Limp Bizkit
"Significant Other"

by aron

So, I’ve been reading a lot of reviews of the new Limp Bizkit album, and all of them seem to mention, or at least imply, one thing: Limp Bizkit is a joke, not a band to be taken seriously. (This might turn out to be half-rant, half-review, but I’ll try to keep it reasonable.) In fact, Rolling Stone went so far as to claim that the songs on "Significant Other" were the first ones written by LB designed to be listened to more than once.

Am I alone out here? Did the first album really suck? Is there something wrong with me because I know most of the words to "Three Dollar Bill, Y’all?" I’ll be honest, at first I didn’t like LB at all, but after I gave them a chance, it was a different story. Now, this might sound like taboo, but I believe that Limp Bizkit are a group of talented people who write good songs. Their new album is no exception.

Actually, to say that Significant Other is not an exception at all would be a lie, because the album certainly distinguishes itself from others falling into the "modern rock” category. And if it is anything, it is a more mature and diverse record than LB’s debut (not to say that the first was not diverse or overly immature). Diversity is a key word here, and that has turned many Limp Bizkit fans off to the new album, from what I have heard. However, diversity will hopefully prove to be a double-edged sword for the band, attracting as many (or more) fans as it pushes away.

On a less positive note, the songwriting, lyric-wise, ranges from good to bad, seldom swaying too far in either direction. Fred Durst’s writing on songs like "Show Me What You Got," (which seems to be a sequel to "Three Dollar Bill, Y’all’s" "Indigo Flow:" in other words, a collection of shout-outs rhymed…sloppily) is almost unbearable if you’re expecting something serious, but if not, it might give you a laugh or two. "Break Stuff," as its title implies, is little more than an "I’m-having-a-bad-day" rant, but on the other hand, when did unapologetic, pissed-off rock go out of style? While the lyrics aren’t anything special on this track, the attitude more than makes up for it.

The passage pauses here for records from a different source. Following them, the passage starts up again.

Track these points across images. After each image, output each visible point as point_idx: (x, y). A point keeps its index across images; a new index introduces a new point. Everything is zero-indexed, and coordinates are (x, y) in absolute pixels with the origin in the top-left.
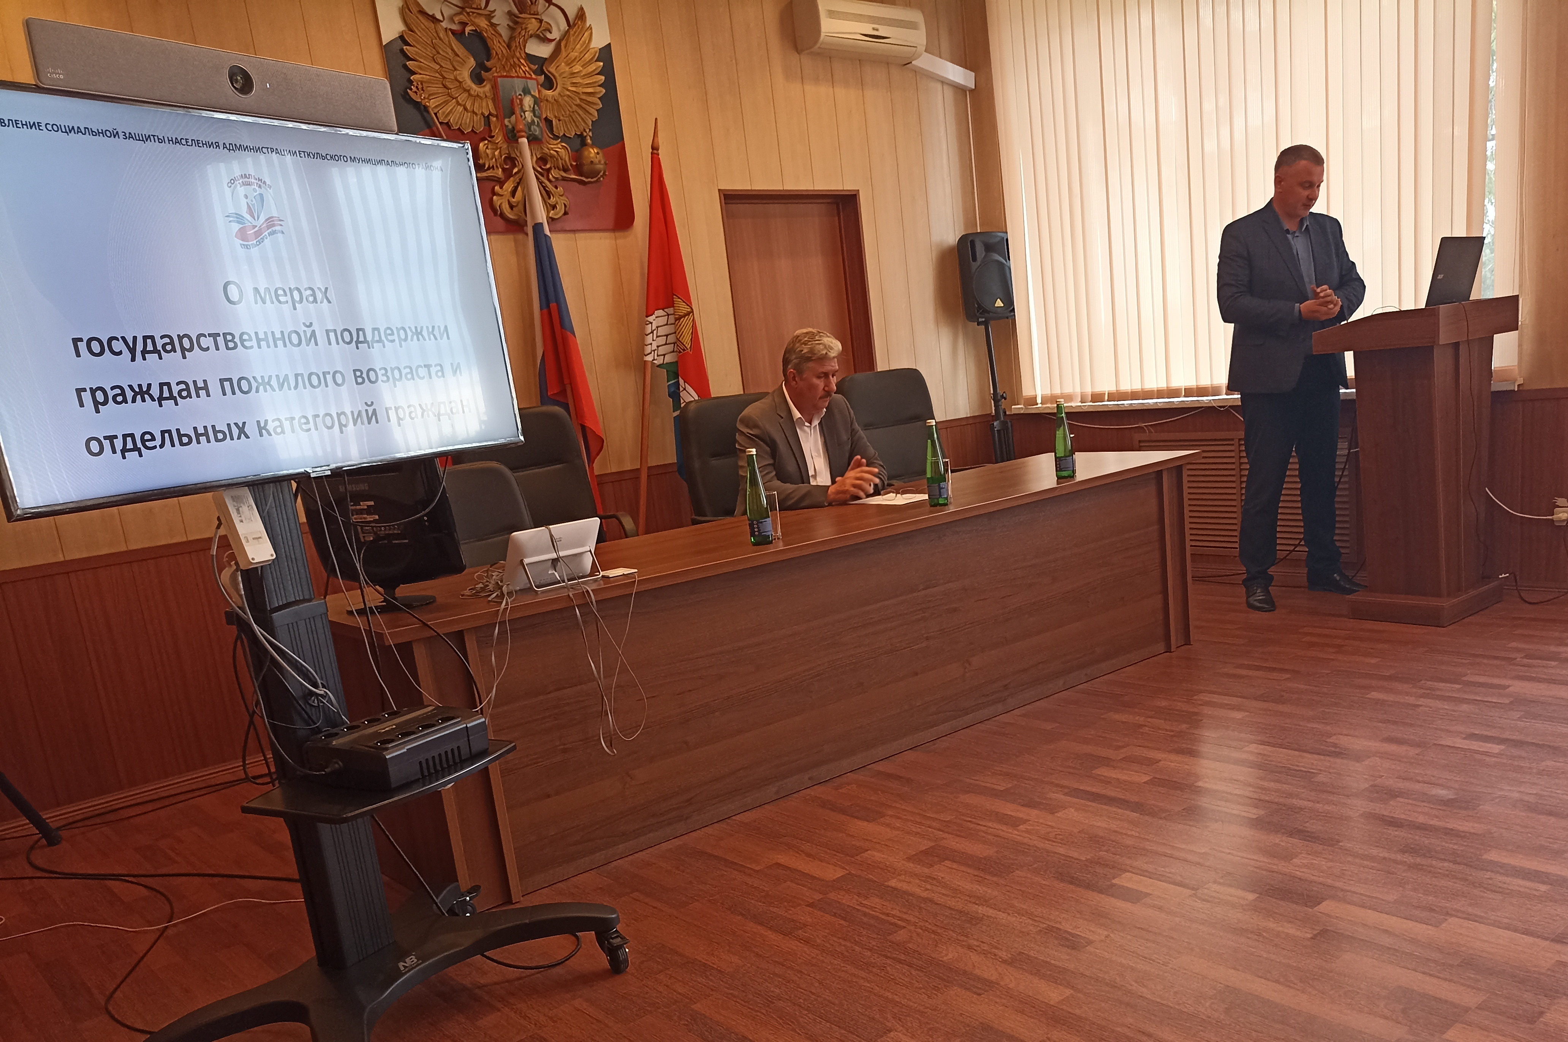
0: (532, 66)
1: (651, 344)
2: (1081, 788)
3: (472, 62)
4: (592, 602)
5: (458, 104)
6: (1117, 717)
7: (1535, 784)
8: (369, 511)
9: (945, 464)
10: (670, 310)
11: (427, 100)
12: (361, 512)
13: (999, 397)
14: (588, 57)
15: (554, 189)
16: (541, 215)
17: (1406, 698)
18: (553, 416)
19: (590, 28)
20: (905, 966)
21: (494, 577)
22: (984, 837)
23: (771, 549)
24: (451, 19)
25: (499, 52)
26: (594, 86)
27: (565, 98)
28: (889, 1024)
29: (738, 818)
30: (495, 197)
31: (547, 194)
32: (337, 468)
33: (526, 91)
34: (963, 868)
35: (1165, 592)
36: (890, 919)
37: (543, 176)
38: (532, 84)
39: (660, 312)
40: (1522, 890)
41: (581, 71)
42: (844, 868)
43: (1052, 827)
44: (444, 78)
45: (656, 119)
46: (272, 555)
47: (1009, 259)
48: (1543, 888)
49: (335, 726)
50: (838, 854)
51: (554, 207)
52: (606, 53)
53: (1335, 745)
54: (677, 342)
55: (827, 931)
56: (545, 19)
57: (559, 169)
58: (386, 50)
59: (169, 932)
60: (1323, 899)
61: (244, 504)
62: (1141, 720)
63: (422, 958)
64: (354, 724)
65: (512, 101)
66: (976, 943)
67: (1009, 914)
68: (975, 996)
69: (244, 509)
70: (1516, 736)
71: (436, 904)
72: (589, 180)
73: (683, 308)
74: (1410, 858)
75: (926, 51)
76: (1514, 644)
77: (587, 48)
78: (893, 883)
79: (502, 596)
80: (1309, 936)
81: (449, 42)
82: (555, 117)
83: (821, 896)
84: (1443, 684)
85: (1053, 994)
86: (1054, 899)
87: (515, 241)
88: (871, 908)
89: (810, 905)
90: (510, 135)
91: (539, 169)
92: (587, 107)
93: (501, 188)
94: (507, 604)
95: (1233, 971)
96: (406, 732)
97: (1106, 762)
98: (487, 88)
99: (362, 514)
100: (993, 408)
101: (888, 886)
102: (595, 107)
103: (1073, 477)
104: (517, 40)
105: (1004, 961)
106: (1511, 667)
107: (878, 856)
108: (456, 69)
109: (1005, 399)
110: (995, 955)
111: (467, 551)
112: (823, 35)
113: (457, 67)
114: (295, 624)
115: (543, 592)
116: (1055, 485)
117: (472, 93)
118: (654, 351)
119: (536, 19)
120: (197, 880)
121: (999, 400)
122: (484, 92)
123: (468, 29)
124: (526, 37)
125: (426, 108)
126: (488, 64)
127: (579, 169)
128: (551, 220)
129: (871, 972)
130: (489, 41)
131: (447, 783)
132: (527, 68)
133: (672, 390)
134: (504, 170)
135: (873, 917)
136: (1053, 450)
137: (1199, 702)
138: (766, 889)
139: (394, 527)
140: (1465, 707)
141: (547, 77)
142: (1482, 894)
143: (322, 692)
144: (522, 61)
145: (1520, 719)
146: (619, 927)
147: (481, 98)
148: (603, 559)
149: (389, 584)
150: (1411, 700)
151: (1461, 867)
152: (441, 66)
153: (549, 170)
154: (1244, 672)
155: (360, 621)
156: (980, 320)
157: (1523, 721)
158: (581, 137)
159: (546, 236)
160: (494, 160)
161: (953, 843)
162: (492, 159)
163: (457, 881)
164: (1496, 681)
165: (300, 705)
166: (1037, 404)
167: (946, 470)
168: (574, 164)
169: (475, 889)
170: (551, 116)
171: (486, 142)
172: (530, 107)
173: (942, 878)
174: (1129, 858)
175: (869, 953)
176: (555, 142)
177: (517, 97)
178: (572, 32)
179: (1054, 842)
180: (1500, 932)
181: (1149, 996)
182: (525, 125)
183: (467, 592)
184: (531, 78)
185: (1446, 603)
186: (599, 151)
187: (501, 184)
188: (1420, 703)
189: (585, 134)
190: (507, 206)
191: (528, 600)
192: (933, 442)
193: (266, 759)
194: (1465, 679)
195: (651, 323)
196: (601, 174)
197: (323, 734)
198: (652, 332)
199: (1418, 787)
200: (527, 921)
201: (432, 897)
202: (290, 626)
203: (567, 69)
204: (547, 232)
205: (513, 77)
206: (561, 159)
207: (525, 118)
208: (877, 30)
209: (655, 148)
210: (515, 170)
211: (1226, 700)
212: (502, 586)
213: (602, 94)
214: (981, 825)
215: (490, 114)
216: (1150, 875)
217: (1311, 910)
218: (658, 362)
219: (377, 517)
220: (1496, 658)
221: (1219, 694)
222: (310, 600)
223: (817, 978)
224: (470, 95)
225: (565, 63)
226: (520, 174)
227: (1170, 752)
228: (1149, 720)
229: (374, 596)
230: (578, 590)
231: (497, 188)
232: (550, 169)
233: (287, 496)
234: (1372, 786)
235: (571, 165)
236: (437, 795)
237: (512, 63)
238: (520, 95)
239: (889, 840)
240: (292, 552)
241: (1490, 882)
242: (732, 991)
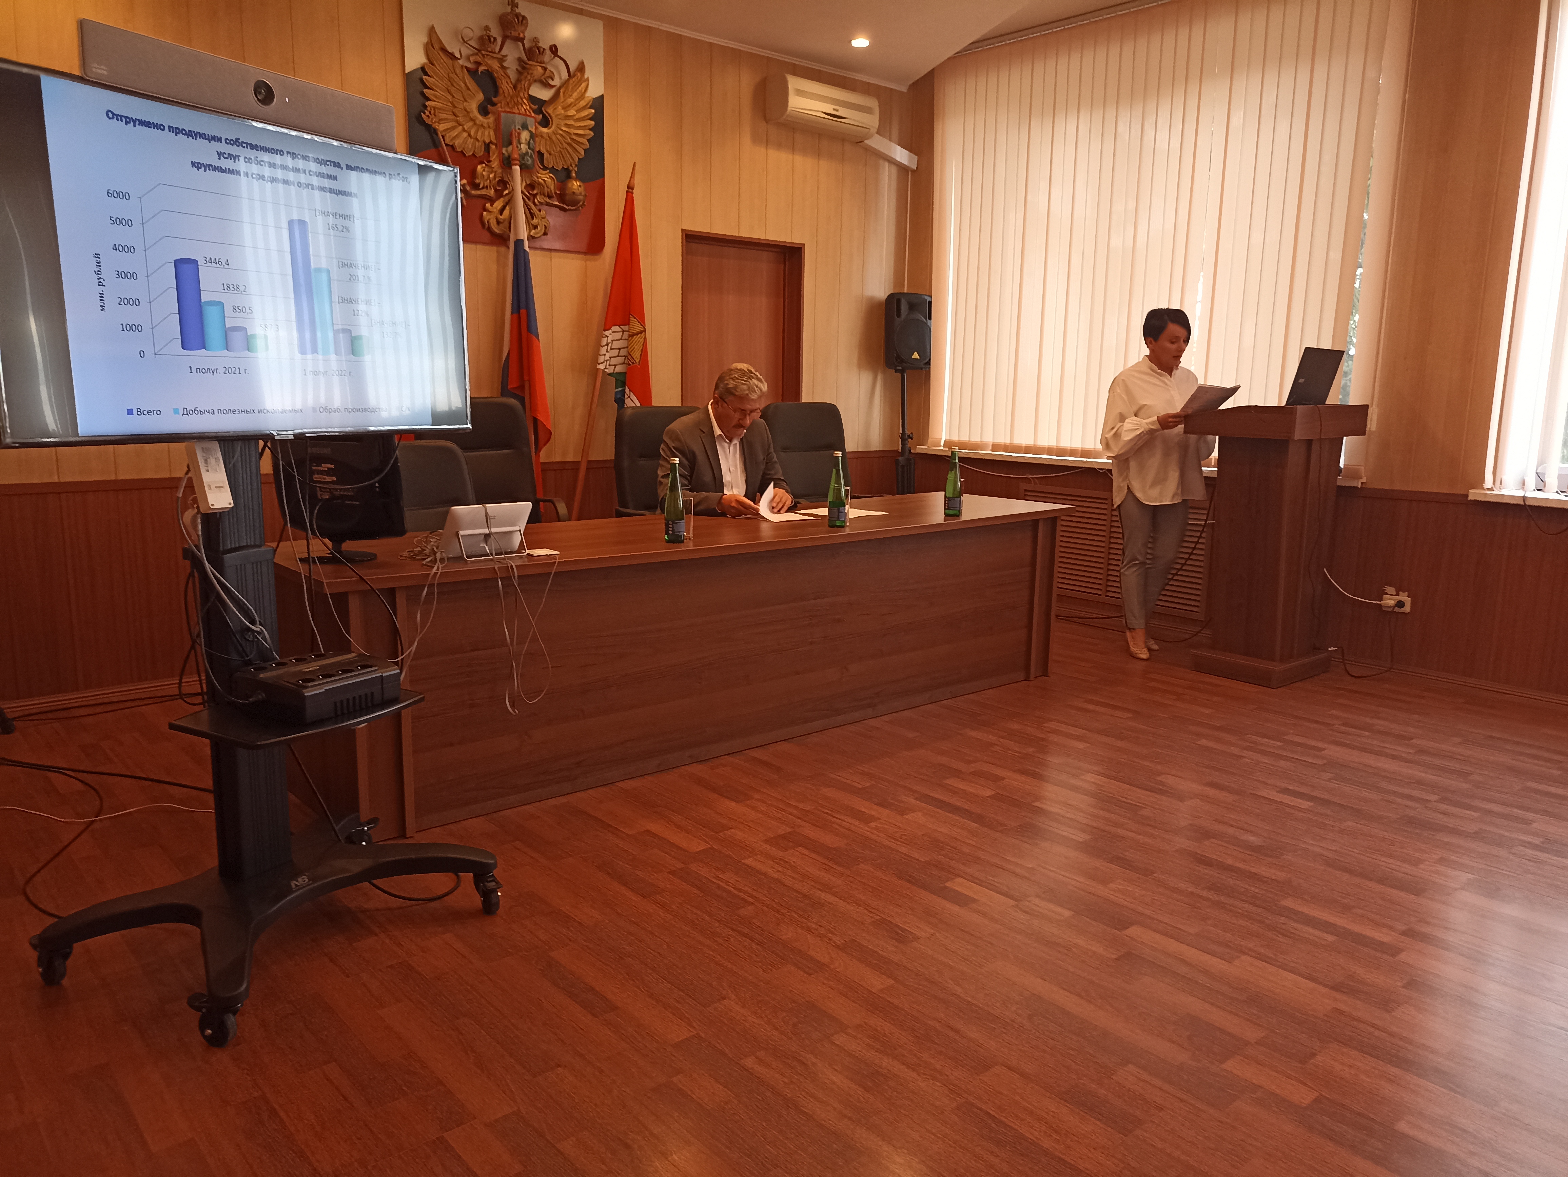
0: (533, 106)
1: (605, 355)
2: (931, 794)
3: (480, 96)
4: (514, 577)
5: (464, 130)
6: (973, 734)
7: (1334, 841)
8: (329, 472)
9: (846, 491)
10: (626, 328)
11: (437, 124)
12: (322, 472)
13: (907, 436)
14: (583, 103)
15: (538, 212)
16: (523, 234)
17: (1232, 748)
18: (510, 408)
19: (588, 80)
20: (748, 940)
21: (432, 543)
22: (836, 829)
23: (682, 547)
24: (468, 58)
25: (506, 91)
26: (583, 130)
27: (558, 136)
28: (724, 992)
29: (620, 784)
30: (485, 213)
31: (530, 215)
32: (300, 434)
33: (525, 127)
34: (813, 855)
35: (1030, 627)
36: (740, 894)
37: (529, 199)
38: (531, 122)
39: (617, 328)
40: (1311, 937)
41: (574, 115)
42: (706, 842)
43: (899, 827)
44: (455, 107)
45: (635, 163)
46: (230, 504)
47: (930, 318)
48: (1331, 938)
49: (265, 661)
50: (704, 829)
51: (535, 227)
52: (598, 104)
53: (1162, 783)
54: (628, 356)
55: (682, 898)
56: (549, 67)
57: (544, 195)
58: (408, 77)
59: (96, 826)
60: (1132, 924)
61: (212, 456)
62: (992, 738)
63: (313, 879)
64: (284, 661)
65: (511, 134)
66: (814, 926)
67: (848, 903)
68: (805, 975)
69: (212, 461)
70: (1325, 796)
71: (335, 830)
72: (570, 207)
73: (637, 327)
74: (1215, 896)
75: (878, 133)
76: (1334, 712)
77: (582, 96)
78: (749, 861)
79: (434, 561)
80: (1114, 956)
81: (464, 77)
82: (547, 151)
83: (682, 865)
84: (1267, 740)
85: (876, 982)
86: (890, 893)
87: (498, 252)
88: (727, 883)
89: (672, 872)
90: (505, 162)
91: (527, 194)
92: (576, 146)
93: (492, 205)
94: (438, 569)
95: (1039, 980)
96: (327, 673)
97: (958, 774)
98: (491, 119)
99: (322, 474)
100: (901, 446)
101: (744, 864)
102: (583, 147)
103: (958, 516)
104: (523, 83)
105: (837, 947)
106: (1330, 732)
107: (739, 835)
108: (466, 101)
109: (912, 439)
110: (830, 939)
111: (410, 516)
112: (789, 109)
113: (467, 100)
114: (243, 566)
115: (472, 562)
116: (942, 522)
117: (477, 122)
118: (607, 361)
119: (541, 66)
120: (128, 781)
121: (906, 440)
122: (488, 123)
123: (481, 69)
124: (531, 80)
125: (435, 131)
126: (494, 99)
127: (562, 197)
128: (531, 238)
129: (716, 941)
130: (498, 81)
131: (360, 723)
132: (528, 108)
133: (619, 396)
134: (496, 190)
135: (725, 890)
136: (944, 490)
137: (1048, 730)
138: (634, 853)
139: (348, 489)
140: (1282, 763)
141: (544, 116)
142: (1274, 937)
143: (258, 629)
144: (525, 101)
145: (1329, 780)
146: (495, 872)
147: (484, 128)
148: (531, 539)
149: (338, 539)
150: (1236, 751)
151: (1260, 910)
152: (454, 97)
153: (535, 196)
154: (1091, 707)
155: (302, 569)
156: (898, 368)
157: (1332, 782)
158: (567, 172)
159: (525, 250)
160: (489, 181)
161: (809, 831)
162: (487, 180)
163: (358, 811)
164: (1313, 743)
165: (236, 638)
166: (940, 446)
167: (847, 496)
168: (558, 192)
169: (373, 821)
170: (543, 150)
171: (484, 165)
172: (526, 140)
173: (794, 862)
174: (963, 864)
175: (717, 924)
176: (544, 172)
177: (515, 130)
178: (571, 82)
179: (899, 841)
180: (1285, 974)
181: (962, 995)
182: (519, 155)
183: (405, 554)
184: (531, 116)
185: (1278, 667)
186: (581, 184)
187: (492, 201)
188: (1244, 755)
189: (571, 168)
190: (495, 222)
191: (458, 568)
192: (838, 471)
193: (200, 680)
194: (1286, 737)
195: (608, 337)
196: (581, 203)
197: (253, 666)
198: (607, 345)
199: (1231, 831)
200: (413, 857)
201: (331, 824)
202: (239, 567)
203: (563, 112)
204: (527, 248)
205: (514, 113)
206: (547, 187)
207: (521, 149)
208: (837, 110)
209: (630, 188)
210: (506, 192)
211: (1072, 730)
212: (437, 552)
213: (591, 136)
214: (836, 818)
215: (491, 142)
216: (980, 883)
217: (1119, 932)
218: (610, 370)
219: (335, 479)
220: (1317, 722)
221: (1066, 724)
222: (259, 546)
223: (667, 940)
224: (475, 124)
225: (561, 106)
226: (510, 195)
227: (1014, 771)
228: (1001, 740)
229: (321, 547)
230: (505, 564)
231: (488, 205)
232: (536, 194)
233: (253, 453)
234: (1191, 825)
235: (556, 193)
236: (351, 733)
237: (516, 101)
238: (519, 129)
239: (752, 821)
240: (250, 502)
241: (1284, 927)
242: (588, 944)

All in all, this album is more about the musical side of LB than the lyrical side. Limp Bizkit is one of those bands who love to surprise you, and this album may do just that. The rhythm section is incredibly tight, and the Wes Borland’s guitar sounds like it could knock down a brick wall, especially on songs like "Trust” and "9 Teen 90 Nine” (or however they spell it, I don’t have the album next to me). And, to his credit, Fred’s singing and lyrics (!) both stand out on "Rearranged,” another of the album’s strongest tracks. So, pick this one up…you’ll listen to it more than once.